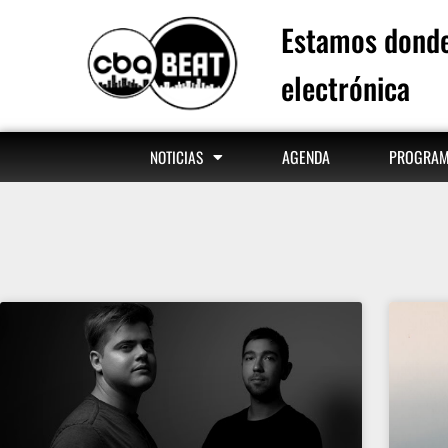
Estamos donde
electrónica
AGENDA
PROGRA
NOTICIAS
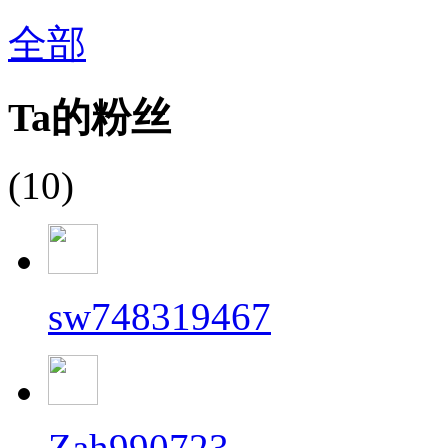
全部
Ta的粉丝
(10)
sw748319467
Zah990723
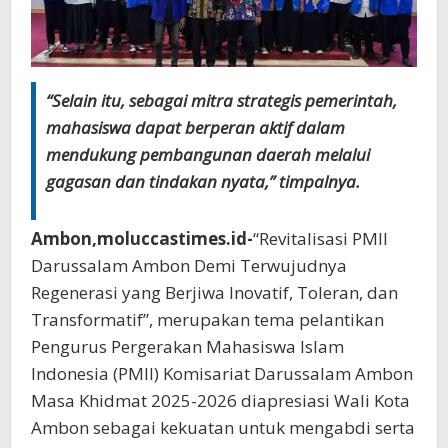
“Selain itu, sebagai mitra strategis pemerintah,
mahasiswa dapat berperan aktif dalam
mendukung pembangunan daerah melalui
gagasan dan tindakan nyata,” timpalnya.
Ambon,moluccastimes.id-
“Revitalisasi PMII
Darussalam Ambon Demi Terwujudnya
Regenerasi yang Berjiwa Inovatif, Toleran, dan
Transformatif”, merupakan tema pelantikan
Pengurus Pergerakan Mahasiswa Islam
Indonesia (PMII) Komisariat Darussalam Ambon
Masa Khidmat 2025-2026 diapresiasi Wali Kota
Ambon sebagai kekuatan untuk mengabdi serta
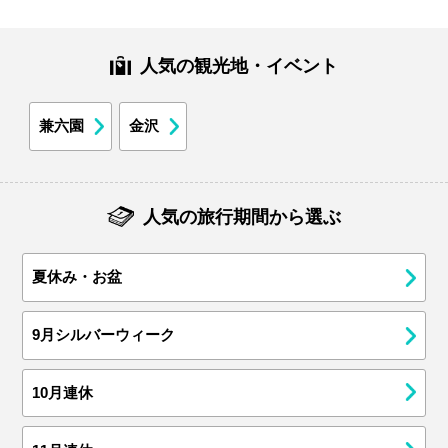
人気の観光地・イベント
兼六園
金沢
人気の旅行期間から選ぶ
夏休み・お盆
9月シルバーウィーク
10月連休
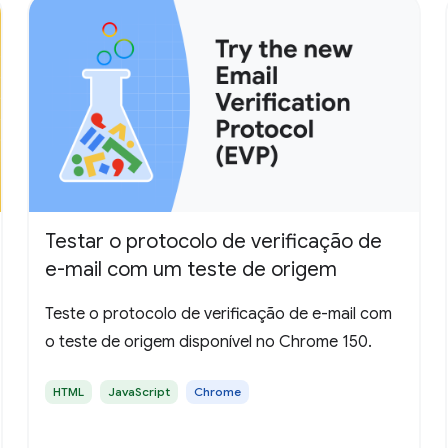
Testar o protocolo de verificação de
e-mail com um teste de origem
Teste o protocolo de verificação de e-mail com
o teste de origem disponível no Chrome 150.
HTML
JavaScript
Chrome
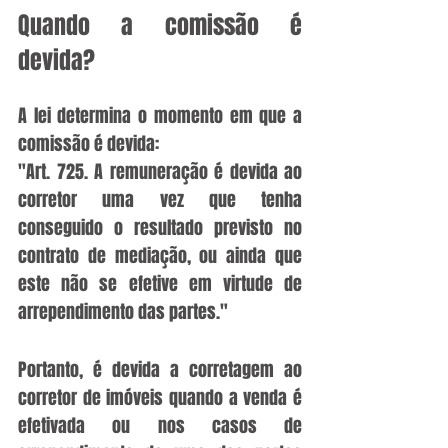
Quando a comissão é 
devida?
A lei determina o momento em que a 
comissão é devida:
"Art. 725. A remuneração é devida ao 
corretor uma vez que tenha 
conseguido o resultado previsto no 
contrato de mediação, ou ainda que 
este não se efetive em virtude de 
arrependimento das partes."
Portanto, é devida a corretagem ao 
corretor de imóveis quando a venda é 
efetivada ou nos casos de 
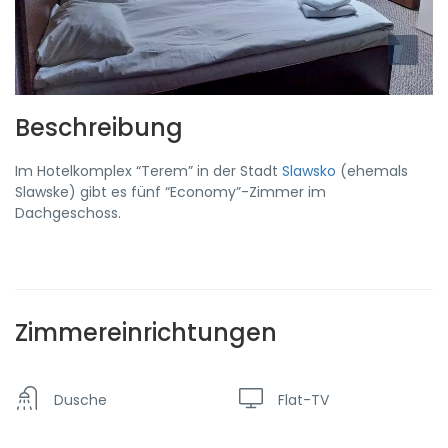
Beschreibung
Im Hotelkomplex “Terem” in der Stadt
Slawsko
(ehemals
Slawske) gibt es fünf “Economy”-Zimmer im
Dachgeschoss.
Zimmereinrichtungen
Dusche
Flat-TV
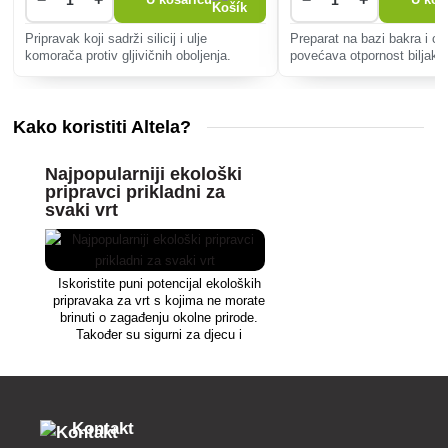
Pripravak koji sadrži silicij i ulje
Preparat na bazi bakra i ci
komorača protiv gljivičnih oboljenja.
povećava otpornost biljaka
bakterijske i gljivične bole
pojavu bolesti i optimizira 
Kako koristiti Altela?
Najpopularniji ekološki
pripravci prikladni za
svaki vrt
Iskoristite puni potencijal ekoloških
pripravaka za vrt s kojima ne morate
brinuti o zagađenju okolne prirode.
Također su sigurni za djecu i
životinje.
Kontakt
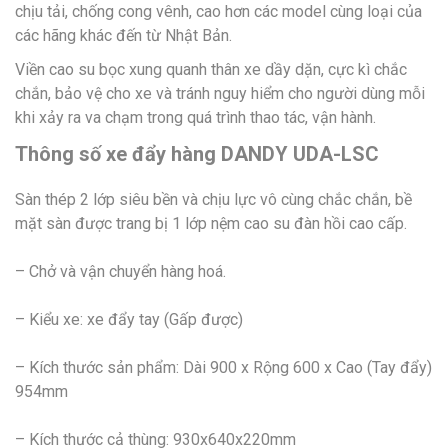
chịu tải, chống cong vênh, cao hơn các model cùng loại của
các hãng khác đến từ Nhật Bản.
Viền cao su bọc xung quanh thân xe dầy dặn, cực kì chắc
chắn, bảo vệ cho xe và tránh nguy hiểm cho người dùng mỗi
khi xảy ra va chạm trong quá trình thao tác, vận hành.
Thông số xe đẩy hàng DANDY UDA-LSC
Sàn thép 2 lớp siêu bền và chịu lực vô cùng chắc chắn, bề
mặt sàn được trang bị 1 lớp nệm cao su đàn hồi cao cấp.
– Chở và vận chuyển hàng hoá.
– Kiểu xe: xe đẩy tay (Gấp được)
– Kích thước sản phẩm: Dài 900 x Rộng 600 x Cao (Tay đẩy)
954mm
– Kích thước cả thùng: 930x640x220mm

[Instructions for the task] Format every line of text in the data above as a Markdown table with the columns No. and Text, numbering the rows in order. Leave out the pictures and any blank lines.

[Result of this exercise]
| No. | Text |
|---|---|
| 1 | Estamos donde |
| 2 | electrónica |
| 3 | AGENDA |
| 4 | PROGRA |
| 5 | NOTICIAS |
| 6 | 全部 |
| 7 | Ta的粉丝 |
| 8 | (10) |
| 9 | sw748319467 |
| 10 | Zah990723 |
| 11 | “Selain itu, sebagai mitra strategis pemerintah, |
| 12 | mahasiswa dapat berperan aktif dalam |
| 13 | mendukung pembangunan daerah melalui |
| 14 | gagasan dan tindakan nyata,” timpalnya. |
| 15 | Ambon,moluccastimes.id- |
| 16 | “Revitalisasi PMII |
| 17 | Darussalam Ambon Demi Terwujudnya |
| 18 | Regenerasi yang Berjiwa Inovatif, Toleran, dan |
| 19 | Transformatif”, merupakan tema pelantikan |
| 20 | Pengurus Pergerakan Mahasiswa Islam |
| 21 | Indonesia (PMII) Komisariat Darussalam Ambon |
| 22 | Masa Khidmat 2025-2026 diapresiasi Wali Kota |
| 23 | Ambon sebagai kekuatan untuk mengabdi serta |
| 24 | 人気の観光地・イベント |
| 25 | 兼六園 |
| 26 | 金沢 |
| 27 | 人気の旅行期間から選ぶ |
| 28 | 夏休み・お盆 |
| 29 | 9月シルバーウィーク |
| 30 | 10月連休 |
| 31 | Testar o protocolo de verificação de |
| 32 | e-mail com um teste de origem |
| 33 | Teste o protocolo de verificação de e-mail com |
| 34 | o teste de origem disponível no Chrome 150. |
| 35 | HTML |
| 36 | JavaScript |
| 37 | Chrome |
| 38 | Quando a comissão é  |
| 39 | devida? |
| 40 | A lei determina o momento em que a  |
| 41 | comissão é devida: |
| 42 | "Art. 725. A remuneração é devida ao  |
| 43 | corretor uma vez que tenha  |
| 44 | conseguido o resultado previsto no  |
| 45 | contrato de mediação, ou ainda que  |
| 46 | este não se efetive em virtude de  |
| 47 | arrependimento das partes." |
| 48 | Portanto, é devida a corretagem ao  |
| 49 | corretor de imóveis quando a venda é  |
| 50 | efetivada ou nos casos de  |
| 51 | Beschreibung |
| 52 | Im Hotelkomplex “Terem” in der Stadt |
| 53 | Slawsko |
| 54 | (ehemals |
| 55 | Slawske) gibt es fünf “Economy”-Zimmer im |
| 56 | Dachgeschoss. |
| 57 | Zimmereinrichtungen |
| 58 | Dusche |
| 59 | Flat-TV |
| 60 | Pripravak koji sadrži silicij i ulje |
| 61 | Preparat na bazi bakra i ci |
| 62 | komorača protiv gljivičnih oboljenja. |
| 63 | povećava otpornost biljaka |
| 64 | bakterijske i gljivične bole |
| 65 | pojavu bolesti i optimizira  |
| 66 | Kako koristiti Altela? |
| 67 | Najpopularniji ekološki |
| 68 | pripravci prikladni za |
| 69 | svaki vrt |
| 70 | Iskoristite puni potencijal ekoloških |
| 71 | pripravaka za vrt s kojima ne morate |
| 72 | brinuti o zagađenju okolne prirode. |
| 73 | Također su sigurni za djecu i |
| 74 | životinje. |
| 75 | Kontakt |
| 76 | chịu tải, chống cong vênh, cao hơn các model cùng loại của |
| 77 | các hãng khác đến từ Nhật Bản. |
| 78 | Viền cao su bọc xung quanh thân xe dầy dặn, cực kì chắc |
| 79 | chắn, bảo vệ cho xe và tránh nguy hiểm cho người dùng mỗi |
| 80 | khi xảy ra va chạm trong quá trình thao tác, vận hành. |
| 81 | Thông số xe đẩy hàng DANDY UDA-LSC |
| 82 | Sàn thép 2 lớp siêu bền và chịu lực vô cùng chắc chắn, bề |
| 83 | mặt sàn được trang bị 1 lớp nệm cao su đàn hồi cao cấp. |
| 84 | – Chở và vận chuyển hàng hoá. |
| 85 | – Kiểu xe: xe đẩy tay (Gấp được) |
| 86 | – Kích thước sản phẩm: Dài 900 x Rộng 600 x Cao (Tay đẩy) |
| 87 | 954mm |
| 88 | – Kích thước cả thùng: 930x640x220mm |